EventCode=4688 NewProcessName="*mimikatz.exe"
index="win" sourcetype="XmlWinEventLog" EventCode=4688 AND NewProcessName="*mimikatz.exe"
| stats
values(index) as index,
values(EventCode) as EventCode,
values(NewProcessName) as NewProcessName,
by _time

Field 1 is [X] OR Field 2 is [Y] (OR Operator)

The OR operator can be used to chain one or more filters together. If an event meets any one of the conditions in the chain, Splunk passes the event down the pipeline. In our example above, we’ve used the OR operator to retrieve both Sysmon and Windows Event Log events in the same search.
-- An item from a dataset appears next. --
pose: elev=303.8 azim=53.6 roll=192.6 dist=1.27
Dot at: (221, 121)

index="win" sourcetype="XmlWinEventLog" NewProcessName="*mimikatz.exe" OR Image="*mimikatz.exe"
| stats
values(EventCode) as EventCode,
values(Computer) as Computer,
values(NewProcessName) as NewProcessName,
values(Image) as Image,
by vendor_product

Field 1 is [X] OR [Y] OR [Z] (IN Function)

Writing multiple OR statements for a single field could get tedious (and looks ugly). Thankfully, the Splunk IN operator allows us to check if a field’s value is one of multiple values in a single operation. If the field contains any one of the values specified by IN, Splunk will return the field.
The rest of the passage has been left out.